[Work required]:
Copy the text lines of every entry below word for word, leaving out the pictures.

Saved entries
☆ ☆ ☆

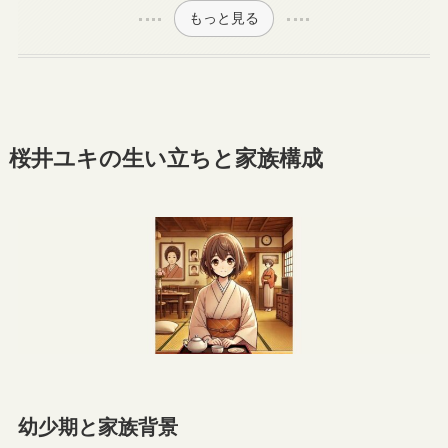
もっと見る
桜井ユキの生い立ちと家族構成
幼少期と家族背景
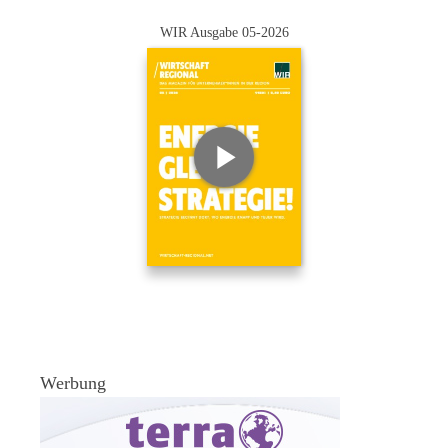
WIR Ausgabe 05-2026
Werbung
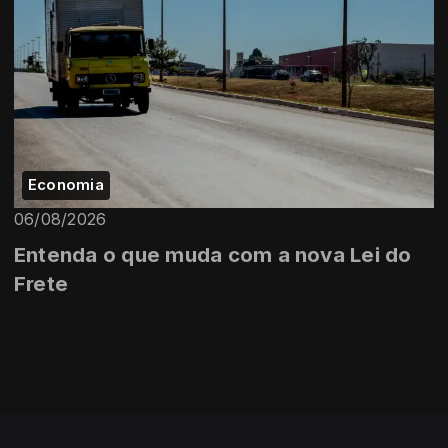
Economia
06/08/2026
Entenda o que muda com a nova Lei do
Frete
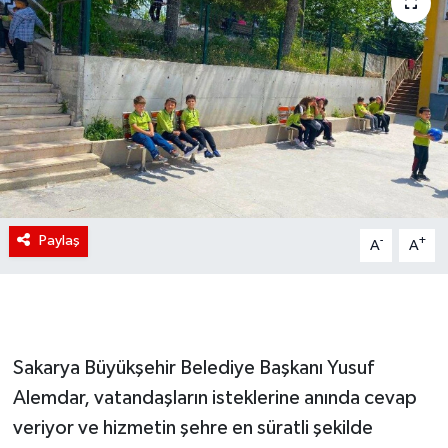
Paylaş
-
+
A
A
Sakarya Büyükşehir Belediye Başkanı Yusuf
Alemdar, vatandaşların isteklerine anında cevap
veriyor ve hizmetin şehre en süratli şekilde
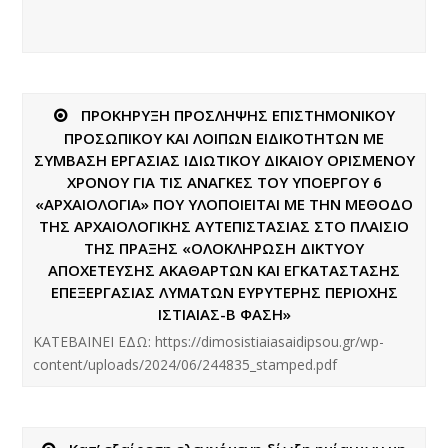
ΠΡΟΚΗΡΥΞΗ ΠΡΟΣΛΗΨΗΣ ΕΠΙΣΤΗΜΟΝΙΚΟΥ
ΠΡΟΣΩΠΙΚΟΥ ΚΑΙ ΛΟΙΠΩΝ EΙΔΙΚΟΤΗΤΩΝ ΜΕ
ΣΥΜΒΑΣΗ ΕΡΓΑΣΙΑΣ ΙΔΙΩΤΙΚΟΥ ΔΙΚΑΙΟΥ ΟΡΙΣΜΕΝΟΥ
ΧΡΟΝΟΥ ΓΙΑ ΤΙΣ ΑΝΑΓΚΕΣ ΤΟΥ ΥΠΟΕΡΓΟΥ 6
«ΑΡΧΑΙΟΛΟΓΙΑ» ΠΟΥ ΥΛΟΠΟΙΕΙΤΑΙ ΜΕ ΤΗΝ ΜΕΘΟΔΟ
ΤΗΣ ΑΡΧΑΙΟΛΟΓΙΚΗΣ ΑΥΤΕΠΙΣΤΑΣΙΑΣ ΣΤΟ ΠΛΑΙΣΙΟ
ΤΗΣ ΠΡΑΞΗΣ «ΟΛΟΚΛΗΡΩΣΗ ΔΙΚΤΥΟΥ
ΑΠΟΧΕΤΕΥΣΗΣ ΑΚΑΘΑΡΤΩΝ ΚΑΙ ΕΓΚΑΤΑΣΤΑΣΗΣ
ΕΠΕΞΕΡΓΑΣΙΑΣ ΛΥΜΑΤΩΝ ΕΥΡΥΤΕΡΗΣ ΠΕΡΙΟΧΗΣ
ΙΣΤΙΑΙΑΣ-Β ΦΑΣΗ»
ΚΑΤΕΒΑΙΝΕΙ ΕΔΩ: https://dimosistiaiasaidipsou.gr/wp-
content/uploads/2024/06/244835_stamped.pdf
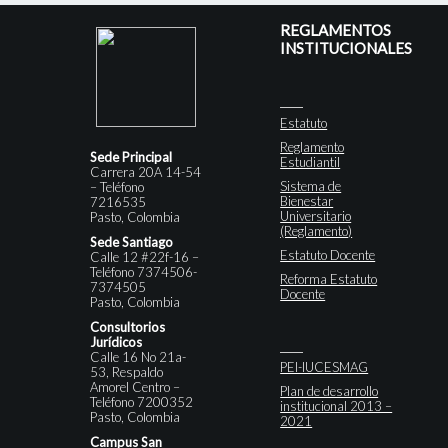
REGLAMENTOS
INSTITUCIONALES
Estatuto
Reglamento
Sede Principal
Estudiantil
Carrera 20A 14-54
Sistema de
– Teléfono
Bienestar
7216535
Universitario
Pasto, Colombia
(Reglamento)
Sede Santiago
Estatuto Docente
Calle 12 #22f-16 –
Teléfono 7374506-
Reforma Estatuto
7374505
Docente
Pasto, Colombia
Consultorios
Jurídicos
Calle 16 No 21a-
PEI-IUCESMAG
53, Respaldo
Amorel Centro –
Plan de desarrollo
Teléfono 7200352
institucional 2013 –
Pasto, Colombia
2021
Campus San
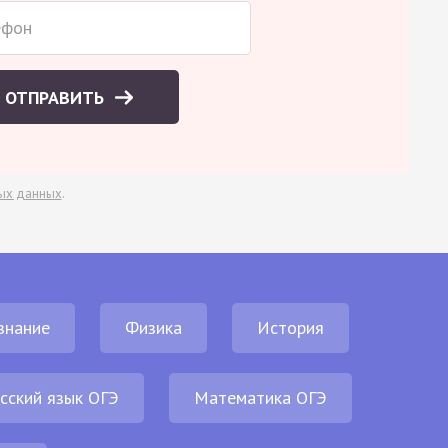
ОТПРАВИТЬ
ых данных
.
знание
Физика
История
сский язык ОГЭ
Математика ОГЭ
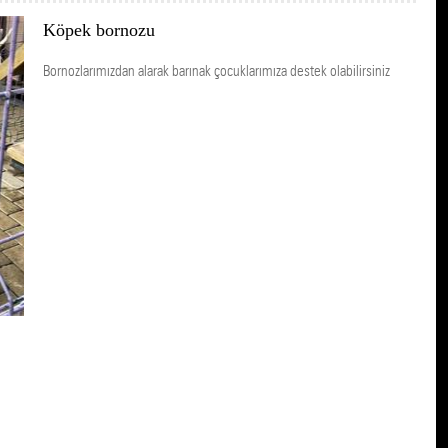
Köpek bornozu
Bornozlarımızdan alarak barınak çocuklarımıza destek olabilirsiniz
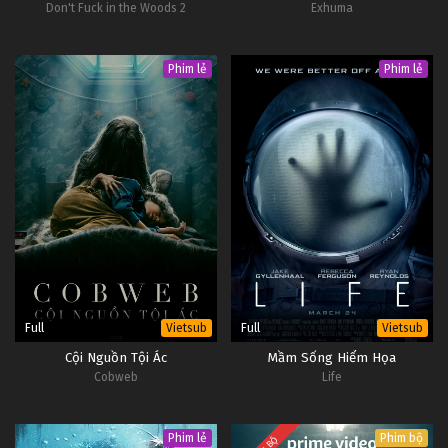
Don't Fuck in the Woods 2
Exhuma
Phim lẻ
Phim lẻ
Full
Full
Vietsub
Vietsub
Cội Nguồn Tội Ác
Mầm Sống Hiểm Họa
Cobweb
Life
Phim lẻ
Phim bộ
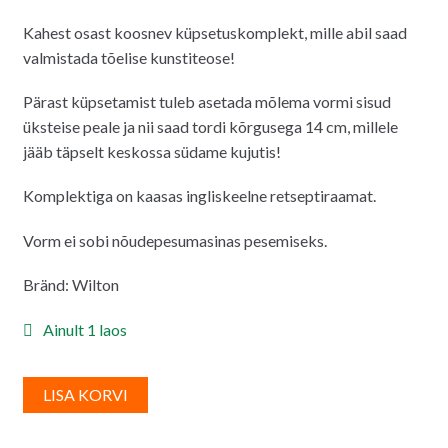
hind
hind
Kahest osast koosnev küpsetuskomplekt, mille abil saad
oli:
on:
valmistada tõelise kunstiteose!
28.00€.
26.00€.
Pärast küpsetamist tuleb asetada mõlema vormi sisud
üksteise peale ja nii saad tordi kõrgusega 14 cm, millele
jääb täpselt keskossa südame kujutis!
Komplektiga on kaasas ingliskeelne retseptiraamat.
Vorm ei sobi nõudepesumasinas pesemiseks.
Bränd: Wilton
Ainult 1 laos
A
LISA KORVI
l
t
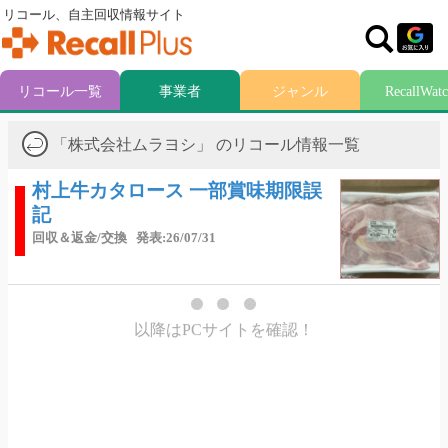
リコール、自主回収情報サイト
リコール一覧
事業者
ジャンル
RecallWat
「株式会社ムラヨシ」 のリコール情報一覧
村上牛カタロース 一部賞味期限誤
記
回収＆返金/交換
発表:26/07/31
以降はPCサイトを確認！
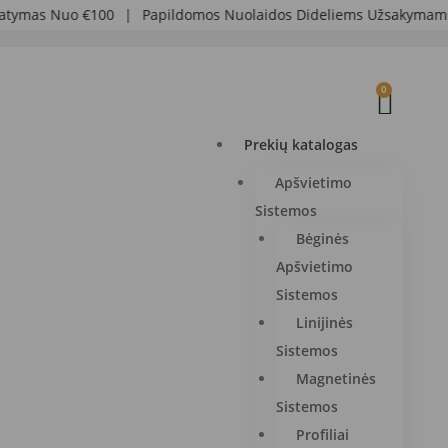
ymas Nuo €100
|
Papildomos Nuolaidos Dideliems Užsakymams
0
Prekių katalogas
Apšvietimo
Sistemos
Bėginės
Apšvietimo
Sistemos
Linijinės
Sistemos
Magnetinės
Sistemos
Profiliai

☆ ☆ ☆

[Solved problem]:
もっと見る
桜井ユキの生い立ちと家族構成
幼少期と家族背景
WIR Ausgabe 05-2026
Werbung
Economia
06/08/2026
Entenda o que muda com a nova Lei do
Frete
Paylaş
-
+
A
A
Sakarya Büyükşehir Belediye Başkanı Yusuf
Alemdar, vatandaşların isteklerine anında cevap
veriyor ve hizmetin şehre en süratli şekilde
ΠΡΟΚΗΡΥΞΗ ΠΡΟΣΛΗΨΗΣ ΕΠΙΣΤΗΜΟΝΙΚΟΥ
ΠΡΟΣΩΠΙΚΟΥ ΚΑΙ ΛΟΙΠΩΝ EΙΔΙΚΟΤΗΤΩΝ ΜΕ
ΣΥΜΒΑΣΗ ΕΡΓΑΣΙΑΣ ΙΔΙΩΤΙΚΟΥ ΔΙΚΑΙΟΥ ΟΡΙΣΜΕΝΟΥ
ΧΡΟΝΟΥ ΓΙΑ ΤΙΣ ΑΝΑΓΚΕΣ ΤΟΥ ΥΠΟΕΡΓΟΥ 6
«ΑΡΧΑΙΟΛΟΓΙΑ» ΠΟΥ ΥΛΟΠΟΙΕΙΤΑΙ ΜΕ ΤΗΝ ΜΕΘΟΔΟ
ΤΗΣ ΑΡΧΑΙΟΛΟΓΙΚΗΣ ΑΥΤΕΠΙΣΤΑΣΙΑΣ ΣΤΟ ΠΛΑΙΣΙΟ
ΤΗΣ ΠΡΑΞΗΣ «ΟΛΟΚΛΗΡΩΣΗ ΔΙΚΤΥΟΥ
ΑΠΟΧΕΤΕΥΣΗΣ ΑΚΑΘΑΡΤΩΝ ΚΑΙ ΕΓΚΑΤΑΣΤΑΣΗΣ
ΕΠΕΞΕΡΓΑΣΙΑΣ ΛΥΜΑΤΩΝ ΕΥΡΥΤΕΡΗΣ ΠΕΡΙΟΧΗΣ
ΙΣΤΙΑΙΑΣ-Β ΦΑΣΗ»
ΚΑΤΕΒΑΙΝΕΙ ΕΔΩ: https://dimosistiaiasaidipsou.gr/wp-
content/uploads/2024/06/244835_stamped.pdf
REGLAMENTOS
INSTITUCIONALES
Estatuto
Reglamento
Sede Principal
Estudiantil
Carrera 20A 14-54
Sistema de
– Teléfono
Bienestar
7216535
Universitario
Pasto, Colombia
(Reglamento)
Sede Santiago
Estatuto Docente
Calle 12 #22f-16 –
Teléfono 7374506-
Reforma Estatuto
7374505
Docente
Pasto, Colombia
Consultorios
Jurídicos
Calle 16 No 21a-
PEI-IUCESMAG
53, Respaldo
Amorel Centro –
Plan de desarrollo
Teléfono 7200352
institucional 2013 –
Pasto, Colombia
2021
Campus San
ОТПРАВИТЬ
ых данных
.
знание
Физика
История
сский язык ОГЭ
Математика ОГЭ
Köpek bornozu
Bornozlarımızdan alarak barınak çocuklarımıza destek olabilirsiniz
Don't Fuck in the Woods 2
Exhuma
Phim lẻ
Phim lẻ
Full
Full
Vietsub
Vietsub
Cội Nguồn Tội Ác
Mầm Sống Hiểm Họa
Cobweb
Life
Phim lẻ
Phim bộ
hind
hind
Kahest osast koosnev küpsetuskomplekt, mille abil saad
oli:
on:
valmistada tõelise kunstiteose!
28.00€.
26.00€.
Pärast küpsetamist tuleb asetada mõlema vormi sisud
üksteise peale ja nii saad tordi kõrgusega 14 cm, millele
jääb täpselt keskossa südame kujutis!
Komplektiga on kaasas ingliskeelne retseptiraamat.
Vorm ei sobi nõudepesumasinas pesemiseks.
Bränd: Wilton
Ainult 1 laos
A
LISA KORVI
l
t
リコール、自主回収情報サイト
リコール一覧
事業者
ジャンル
RecallWat
「株式会社ムラヨシ」 のリコール情報一覧
村上牛カタロース 一部賞味期限誤
記
回収＆返金/交換
発表:26/07/31
以降はPCサイトを確認！
ymas Nuo €100
|
Papildomos Nuolaidos Dideliems Užsakymams
0
Prekių katalogas
Apšvietimo
Sistemos
Bėginės
Apšvietimo
Sistemos
Linijinės
Sistemos
Magnetinės
Sistemos
Profiliai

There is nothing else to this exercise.